5. lib/CGeneralTextHandler.cpp,
To include "ConvertEncoding.h"

// added by jiqingwu([email protected])
// 2013-09-27 Fri
#include "ConvertEncoding.h"

in function CLegacyConfigParser::readString(), line 112

    // added by [email protected], 2013-09-27 Fri
    // convert gbk string to utf-8 string.
    // (For simplified Chinese game data, the string is GBK encoded)
#ifdef ZH_CN
    char * utf8_str = convert_enc("GBK", "UTF8", ret.c_str());
    return std::string((const char*)utf8_str);
#else
    return ret;
#endif

6. lib/filesystem/CBinaryReader.cpp,
to include "ConvertEncoding.h":

// added by <[email protected]>, 2013-09-28 Sat
#include "../ConvertEncoding.h"

in function CBinaryReader::readString(), line 95

    // added by [email protected], 2013-08-22
    // If we are handling chinese data, convert gbk string to utf-8 string.
#ifdef ZH_CN
    char * utf8_str = convert_enc("GBK", "UTF8", ret.c_str());
    return std::string((const char*)utf8_str);
#else
    return ret;
#endif

7. add such a line into ./CMakeLists.txt to enable supporting Simplifed Chinese Game Data

add_definitions(-DZH_CN)

8. cmake, make, make install

To Play

Use the Data from the chinese version of Death of Shadow.

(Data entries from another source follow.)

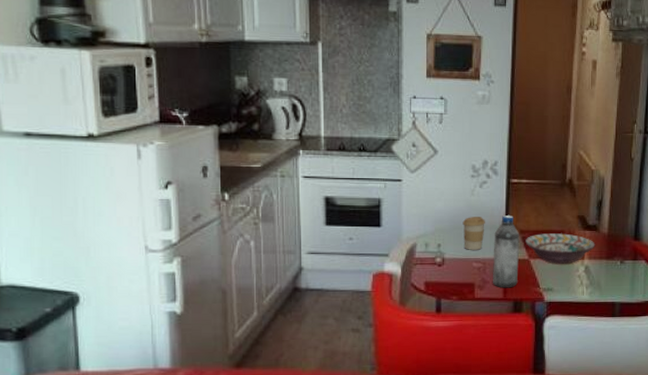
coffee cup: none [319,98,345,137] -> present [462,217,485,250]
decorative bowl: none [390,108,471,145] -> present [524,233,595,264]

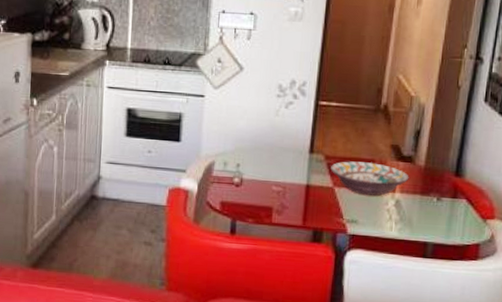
coffee cup: present [462,217,485,250] -> none [264,138,289,173]
water bottle: present [493,215,520,288] -> none [292,139,325,216]

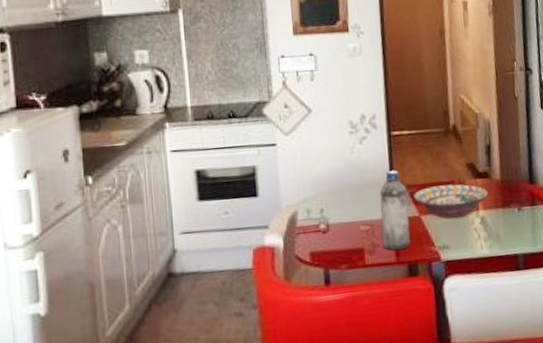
water bottle: none [292,139,325,216] -> present [380,170,410,251]

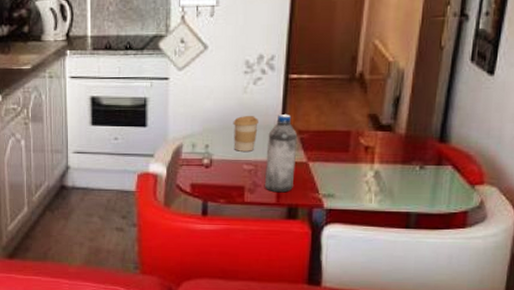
coffee cup: none [344,175,369,213] -> present [233,116,258,151]
decorative bowl: present [413,184,489,218] -> none [303,134,389,168]

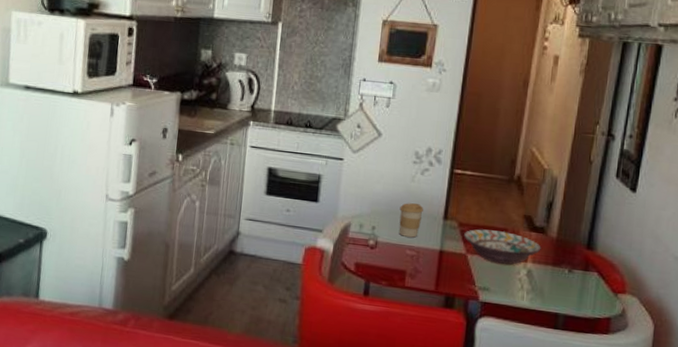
water bottle: present [265,114,298,193] -> none [425,205,459,282]
decorative bowl: none [303,134,389,168] -> present [463,229,541,265]

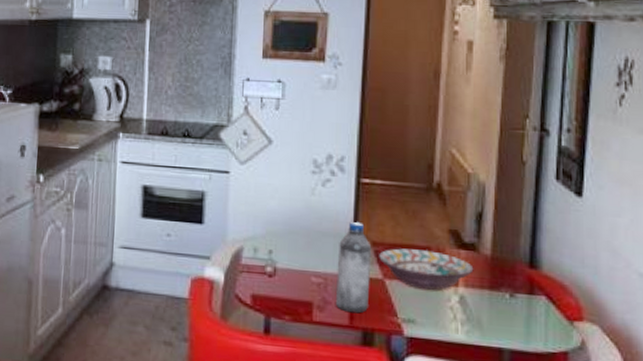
coffee cup: present [399,203,424,238] -> none [299,220,328,262]
water bottle: none [425,205,459,282] -> present [336,222,372,314]

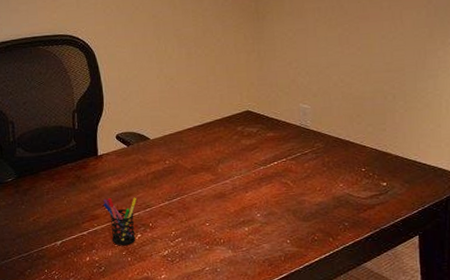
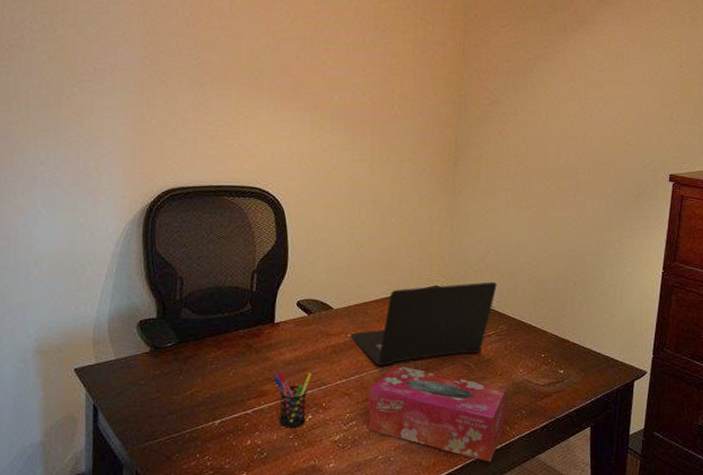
laptop: none [169,102,310,188] -> present [351,281,497,365]
tissue box: none [192,187,328,271] -> present [368,365,506,463]

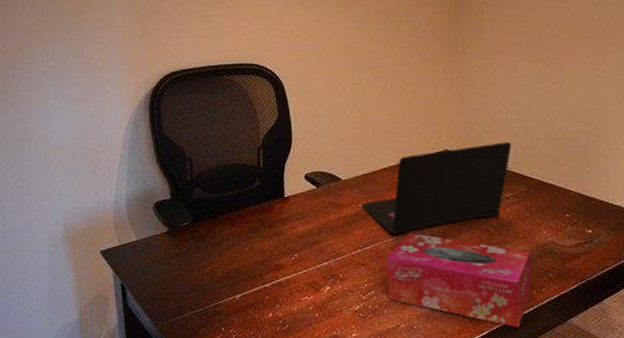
pen holder: present [273,371,313,428] -> none [289,244,327,300]

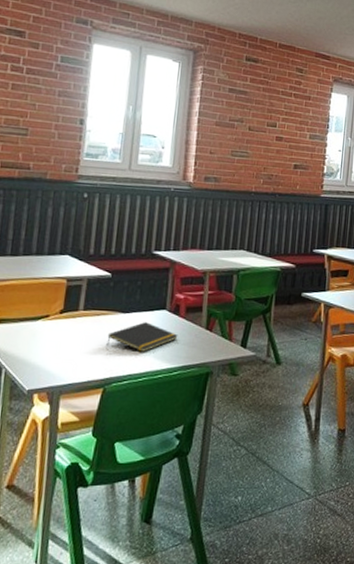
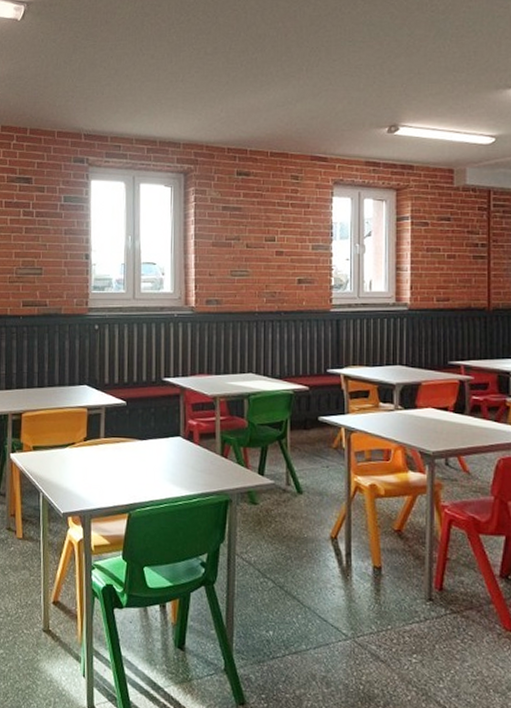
notepad: present [106,322,178,352] -> none [127,449,194,479]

Link the 'Data', 'Maps', 'Mp3' directories under /usr/local/share/vcmi like this (You need have root privilege):
cd /usr/local/share/vcmi
ln -s /Data/Dir/of/ChineseGame Data
ln -s /Maps/Dir/of/ChineseGame Maps
ln -s /Mp3/Dir/of/ChineseGame Mp3

To show chinese characters in this game, you need put a true type font which supports Chinese into /usr/local/share/vcmi/Data.

cp /chinese/font/path /usr/local/share/vcmi/Data

In addition, you need edit the /usr/local/share/vcmi/config/fonts.json, modify the truetype font section like this:

"trueType":
{
    "BIGFONT" : { "file" : "ChineseFont.ttf", "size" : 22, "blend" : true},
    "CALLI10R" : { "file" : "ChineseFont.ttf", "size" : 10, "blend" : true},
    "CREDITS" : { "file" : "ChineseFont.ttf", "size" : 28, "blend" : true},
    "HISCORE" : { "file" : "ChineseFont.ttf", "size" : 13, "blend" : true},
    "MEDFONT" : { "file" : "ChineseFont.ttf", "size" : 16, "blend" : true},
    "SMALFONT" : { "file" : "ChineseFont.ttf", "size" : 13, "blend" : true},
    "TIMES08R" : { "file" : "ChineseFont.ttf", "size" : 11, "blend" : true},
    "TINY" : { "file" : "ChineseFont.ttf", "size" : 11, "blend" : true},
    "VERD10B" : { "file" : "ChineseFont.ttf", "size" : 13, "blend" : true}
}
Where ChineseFont.ttf is your true type font.

Then, we can Play Game
$ vcmiclient
(0004091)
Ivan   
2013-10-20 10:09   
Thanks. I'll take a look on this. I don't like idea of using ifdef's to enable some functionality but you've tracked every place that needs changes - that will help.
(0007163)
SXX   
2017-07-22 14:16   
Interesting how this works now. Last year VCMI got support for UTF in file paths:
https://github.com/vcmi/vcmi/pull/156 [^]